Juiz diz que Alckmin agiu nos ‘trilhos da estrita legalidade’ e extingue ação sobre R$ 3 bi do Fundeb

Juiz diz que Alckmin agiu nos ‘trilhos da estrita legalidade’ e extingue ação sobre R$ 3 bi do Fundeb

Em sentença de seis páginas, Thiago Baldani Gomes De Filippo, da 8.ª Vara da Fazenda Pública da Capital, rejeita por 'inexistência de ato de improbidade' e 'manifesta improcedência da ação', acusação formal do Ministério Público que atribuía ao ex-governador e ao ex-secretário Helcio Tokeshi (Fazenda) uso ilícito de verba do Fundo da Educação para pagamento de pessoal inativo, em 2018

Pepita Ortega e Fausto Macedo

16 de outubro de 2019 | 14h52

Geraldo Alckmin. FOTO GABRIELA BILO / ESTADAO

A Justiça de São Paulo decidiu rejeitar ação de improbidade administrativa movida pelo Ministério Público Estadual contra o ex-governador Geraldo Alckmin (PSDB) e o ex-secretário da Fazenda Helcio Tokeshi. Os dois eram acusados de terem desviado R$ 3 bilhões do Fundo de Manutenção e Desenvolvimento da Educação Básica (Fundeb) para cobrir déficit financeiro do sistema previdenciário estadual (SPPrev), destinado a servidores do Estado, em 2018.

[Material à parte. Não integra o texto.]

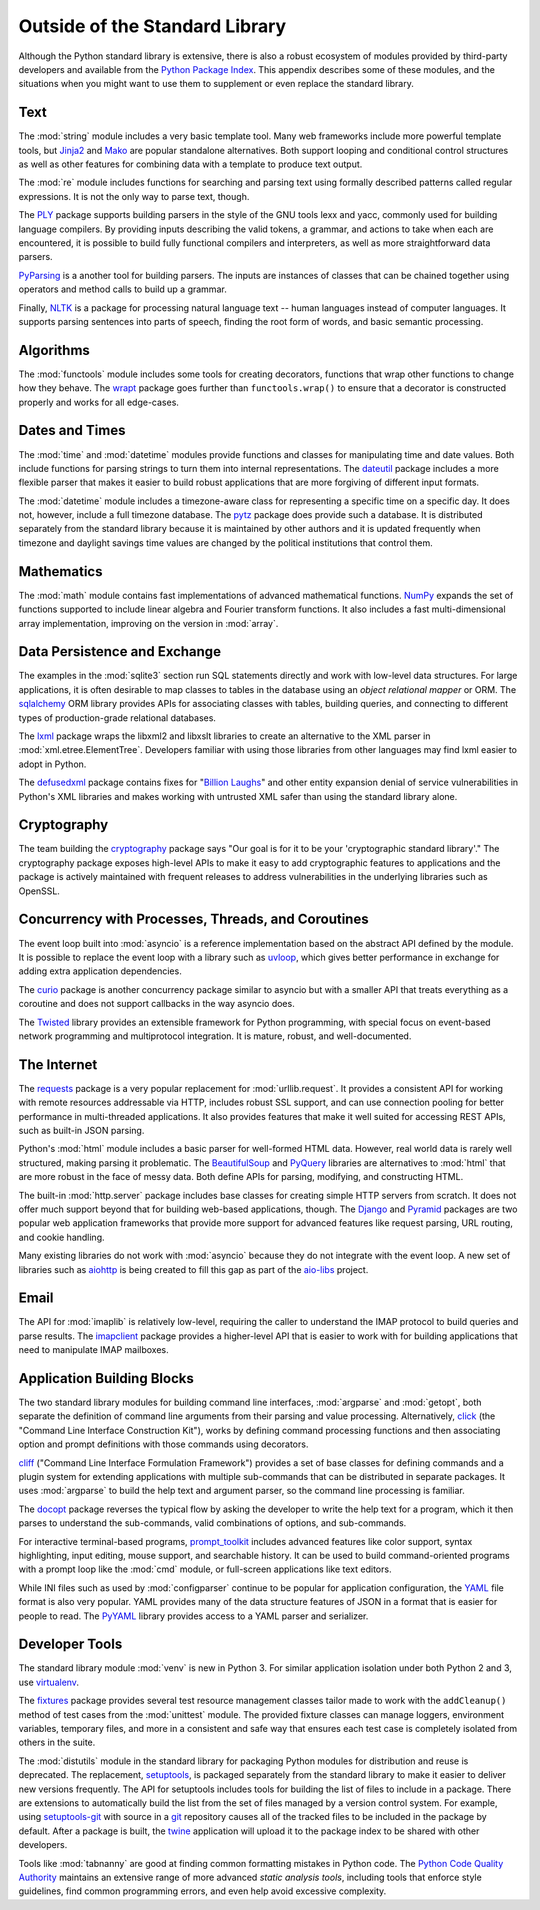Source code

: =================================
 Outside of the Standard Library
=================================

Although the Python standard library is extensive, there is also a
robust ecosystem of modules provided by third-party developers and
available from the `Python Package Index`_. This appendix describes
some of these modules, and the situations when you might want to use
them to supplement or even replace the standard library.

Text
====

The :mod:`string` module includes a very basic template tool. Many web
frameworks include more powerful template tools, but Jinja2_ and Mako_
are popular standalone alternatives. Both support looping and
conditional control structures as well as other features for combining
data with a template to produce text output.

.. _Jinja2: http://jinja.pocoo.org
.. _Mako: http://docs.makotemplates.org/en/latest/

The :mod:`re` module includes functions for searching and parsing text
using formally described patterns called regular expressions. It is
not the only way to parse text, though.

The PLY_ package supports building parsers in the style of the GNU
tools lexx and yacc, commonly used for building language compilers. By
providing inputs describing the valid tokens, a grammar, and actions
to take when each are encountered, it is possible to build fully
functional compilers and interpreters, as well as more straightforward
data parsers.

PyParsing_ is a another tool for building parsers. The inputs are
instances of classes that can be chained together using operators and
method calls to build up a grammar.

Finally, NLTK_ is a package for processing natural language text --
human languages instead of computer languages. It supports parsing
sentences into parts of speech, finding the root form of words, and
basic semantic processing.

.. _PLY: http://www.dabeaz.com/ply/
.. _PyParsing: http://pyparsing.wikispaces.com
.. _NLTK: http://www.nltk.org

Algorithms
==========

The :mod:`functools` module includes some tools for creating
decorators, functions that wrap other functions to change how they
behave. The wrapt_ package goes further than ``functools.wrap()`` to
ensure that a decorator is constructed properly and works for all
edge-cases.

.. _wrapt: http://wrapt.readthedocs.org/

Dates and Times
===============

The :mod:`time` and :mod:`datetime` modules provide functions and
classes for manipulating time and date values. Both include functions
for parsing strings to turn them into internal representations. The
dateutil_ package includes a more flexible parser that makes it easier
to build robust applications that are more forgiving of different
input formats.

The :mod:`datetime` module includes a timezone-aware class for
representing a specific time on a specific day. It does not, however,
include a full timezone database. The pytz_ package does provide such
a database. It is distributed separately from the standard library
because it is maintained by other authors and it is updated frequently
when timezone and daylight savings time values are changed by the
political institutions that control them.

.. _dateutil: https://dateutil.readthedocs.io/
.. _pytz: http://pythonhosted.org/pytz/

Mathematics
===========

The :mod:`math` module contains fast implementations of advanced
mathematical functions. NumPy_ expands the set of functions supported
to include linear algebra and Fourier transform functions. It also
includes a fast multi-dimensional array implementation, improving on
the version in :mod:`array`.

.. _NumPy: http://www.numpy.org

Data Persistence and Exchange
=============================

The examples in the :mod:`sqlite3` section run SQL statements directly
and work with low-level data structures. For large applications, it is
often desirable to map classes to tables in the database using an
*object relational mapper* or ORM. The sqlalchemy_ ORM library
provides APIs for associating classes with tables, building queries,
and connecting to different types of production-grade relational
databases.

The lxml_ package wraps the libxml2 and libxslt libraries to create an
alternative to the XML parser in
:mod:`xml.etree.ElementTree`. Developers familiar with using those
libraries from other languages may find lxml easier to adopt in
Python.

The defusedxml_ package contains fixes for "`Billion Laughs`_" and
other entity expansion denial of service vulnerabilities in Python's
XML libraries and makes working with untrusted XML safer than using
the standard library alone.

.. _sqlalchemy: http://www.sqlalchemy.org
.. _lxml: http://lxml.de
.. _Billion Laughs: http://en.wikipedia.org/wiki/Billion_laughs
.. _defusedxml: https://pypi.python.org/pypi/defusedxml

Cryptography
============

The team building the cryptography_ package says "Our goal is for it
to be your 'cryptographic standard library'." The cryptography package
exposes high-level APIs to make it easy to add cryptographic features
to applications and the package is actively maintained with frequent
releases to address vulnerabilities in the underlying libraries such
as OpenSSL.

.. _cryptography: https://cryptography.io/en/latest/

Concurrency with Processes, Threads, and Coroutines
===================================================

The event loop built into :mod:`asyncio` is a reference implementation
based on the abstract API defined by the module. It is possible to
replace the event loop with a library such as uvloop_, which gives
better performance in exchange for adding extra application
dependencies.

The curio_ package is another concurrency package similar to asyncio
but with a smaller API that treats everything as a coroutine and does
not support callbacks in the way asyncio does.

The Twisted_ library provides an extensible framework for Python
programming, with special focus on event-based network programming and
multiprotocol integration. It is mature, robust, and well-documented.

.. _curio: https://github.com/dabeaz/curio
.. _uvloop: http://uvloop.readthedocs.io
.. _Twisted: https://twistedmatrix.com/

The Internet
============

The requests_ package is a very popular replacement for
:mod:`urllib.request`. It provides a consistent API for working with
remote resources addressable via HTTP, includes robust SSL support,
and can use connection pooling for better performance in
multi-threaded applications. It also provides features that make it
well suited for accessing REST APIs, such as built-in JSON parsing.

Python's :mod:`html` module includes a basic parser for well-formed
HTML data. However, real world data is rarely well structured, making
parsing it problematic. The BeautifulSoup_ and PyQuery_ libraries are
alternatives to :mod:`html` that are more robust in the face of messy
data. Both define APIs for parsing, modifying, and constructing HTML.

.. _requests: http://docs.python-requests.org/
.. _BeautifulSoup: https://www.crummy.com/software/BeautifulSoup/
.. _PyQuery: http://pyquery.rtfd.org/

The built-in :mod:`http.server` package includes base classes for
creating simple HTTP servers from scratch. It does not offer much
support beyond that for building web-based applications, though. The
Django_ and Pyramid_ packages are two popular web application
frameworks that provide more support for advanced features like
request parsing, URL routing, and cookie handling.

.. _Django: http://www.djangoproject.com/
.. _Pyramid: https://trypyramid.com/

Many existing libraries do not work with :mod:`asyncio` because they
do not integrate with the event loop. A new set of libraries such as
aiohttp_ is being created to fill this gap as part of the `aio-libs`_
project.

.. _aiohttp: http://aiohttp.readthedocs.io/
.. _aio-libs: https://github.com/aio-libs

Email
=====

The API for :mod:`imaplib` is relatively low-level, requiring the
caller to understand the IMAP protocol to build queries and parse
results. The imapclient_ package provides a higher-level API that is
easier to work with for building applications that need to manipulate
IMAP mailboxes.

.. _imapclient: http://imapclient.freshfoo.com/

Application Building Blocks
===========================

The two standard library modules for building command line interfaces,
:mod:`argparse` and :mod:`getopt`, both separate the definition of
command line arguments from their parsing and value
processing. Alternatively, click_ (the "Command Line Interface
Construction Kit"), works by defining command processing functions and
then associating option and prompt definitions with those commands
using decorators.

cliff_ ("Command Line Interface Formulation Framework") provides a set
of base classes for defining commands and a plugin system for
extending applications with multiple sub-commands that can be
distributed in separate packages. It uses :mod:`argparse` to build the
help text and argument parser, so the command line processing is
familiar.

The docopt_ package reverses the typical flow by asking the developer
to write the help text for a program, which it then parses to
understand the sub-commands, valid combinations of options, and
sub-commands.

For interactive terminal-based programs, `prompt_toolkit`_ includes
advanced features like color support, syntax highlighting, input
editing, mouse support, and searchable history. It can be used to
build command-oriented programs with a prompt loop like the :mod:`cmd`
module, or full-screen applications like text editors.

While INI files such as used by :mod:`configparser` continue to be
popular for application configuration, the YAML_ file format is also
very popular. YAML provides many of the data structure features of
JSON in a format that is easier for people to read. The PyYAML_
library provides access to a YAML parser and serializer.

.. _click: http://click.pocoo.org
.. _cliff: http://docs.openstack.org/developer/cliff/
.. _docopt: http://docopt.org
.. _prompt_toolkit: http://python-prompt-toolkit.readthedocs.io/en/stable/
.. _YAML: http://yaml.org
.. _PyYAML: http://pyyaml.org

Developer Tools
===============

The standard library module :mod:`venv` is new in Python 3. For
similar application isolation under both Python 2 and 3, use
virtualenv_.

The fixtures_ package provides several test resource management
classes tailor made to work with the ``addCleanup()`` method of test
cases from the :mod:`unittest` module. The provided fixture classes
can manage loggers, environment variables, temporary files, and more
in a consistent and safe way that ensures each test case is completely
isolated from others in the suite.

.. _virtualenv: https://virtualenv.pypa.io/
.. _fixtures: https://pypi.python.org/pypi/fixtures

The :mod:`distutils` module in the standard library for packaging
Python modules for distribution and reuse is deprecated. The
replacement, setuptools_, is packaged separately from the standard
library to make it easier to deliver new versions frequently. The API
for setuptools includes tools for building the list of files to
include in a package. There are extensions to automatically build the
list from the set of files managed by a version control system. For
example, using `setuptools-git`_ with source in a git_ repository
causes all of the tracked files to be included in the package by
default. After a package is built, the twine_ application will upload
it to the package index to be shared with other developers.

.. _setuptools: http://pythonhosted.org/setuptools/
.. _setuptools-git: https://pypi.python.org/pypi/setuptools-git
.. _git: https://git-scm.com
.. _twine: https://pypi.python.org/pypi/twine

Tools like :mod:`tabnanny` are good at finding common formatting
mistakes in Python code. The `Python Code Quality Authority`_
maintains an extensive range of more advanced *static analysis tools*,
including tools that enforce style guidelines, find common programming
errors, and even help avoid excessive complexity.

.. _Python Code Quality Authority: http://meta.pycqa.org/en/latest/

.. seealso::

   * `Python Package Index`_ or PyPI -- The site for finding and
     downloading extension modules distributed separately from the
     Python runtime.

.. _Python Package Index: https://pypi.python.org/pypi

A decisão foi proferida na última sexta, 11, pelo juiz Thiago Baldani Gomes de Filippo, da 8ª Vara de Fazenda Pública de São Paulo. O magistrado extinguiu o processo por considerar não haver ato de improbidade administrativa e pela ‘manifesta improcedência’ da ação.

Documento

A promotoria ajuizou a ação contra Alckimin e Tokeshi em março, alegando que a dupla teria desrespeitado recomendação do Tribunal de Contas do Estado de São Paulo para que, a partir de 2017, o governo do Estado readequasse a gestão orçamentária, destinando os recursos do Fundeb ‘exclusivamente para manutenção e desenvolvimento do ensino’.

Na ocasião, o promotor de Justiça Ricardo Manuel Castro pediu que o ex-governador e o ex-secretário tivesses seus bens bloqueados e devolvessem aos cofres públicos o mesmo valor que teria sido alocado indevidamente.

Em resposta à acusação, a dupla alegou que não ocupava mais os cargos públicos no período no qual os recursos do Fundeb foram utilizados para cobrir gastos com o pessoal inativo – a partir de julho de 2018. O tucano renunciou ao cargo de governador de São Paulo em abril.

A argumentação foi acolhida por Filippo que observou ainda que o pedido da Promotoria não apontava em que medida Alckmin e Tokeshi teriam contribuído, na fase das propostas orçamentárias, ‘com a prática de atos preparatórios de atos de improbidade administrativa, que não foram praticados durante sua gestão’. O magistrado indicou que ainda assim não seria possível cogitar a prática de atos de improbidade administrativa.

Em sua decisão, o magistrado anotou também que não seria possível considerar que houve violação de princípios administrativos porque dispositivos de duas Leis Complementares (1.010/2007 e 1.333/2018) amparam a utilização de recursos do Fundeb para o custeio de inativos e pensionistas. As normas são alvos de ação direta de inconstitucionalidade no tribunal.

“Portanto, os requeridos agiram sob os trilhos da estrita legalidade, e não em desconformidade com a legislação posta”, escreveu o juiz.

Filippo ressaltou ainda que a prática de atos de improbidade administrativa demanda que haja dolo ou culpa por parte do agente. “O fato de os requeridos terem atuado em conformidade com lei também afasta tanto a vontade de praticar irregularidades, quando a infração a dever de cuidado, modalidade condizente com a culpa”, indicou o magistrado.

COM A PALAVRA, O ADVOGADO FÁBIO DE OLIVEIRA MACHADO, QUE DEFENDE GERALDO ALCKMIN

“A decisão judicial que rejeitou a ação de improbidade administrativa proposta pelo Ministério Público, dada a inexistência de ato ímprobo, como não poderia ser diferente, corrobora a lisura e honestidade do ex-Governador Geraldo Alckmin no trato da coisa pública.”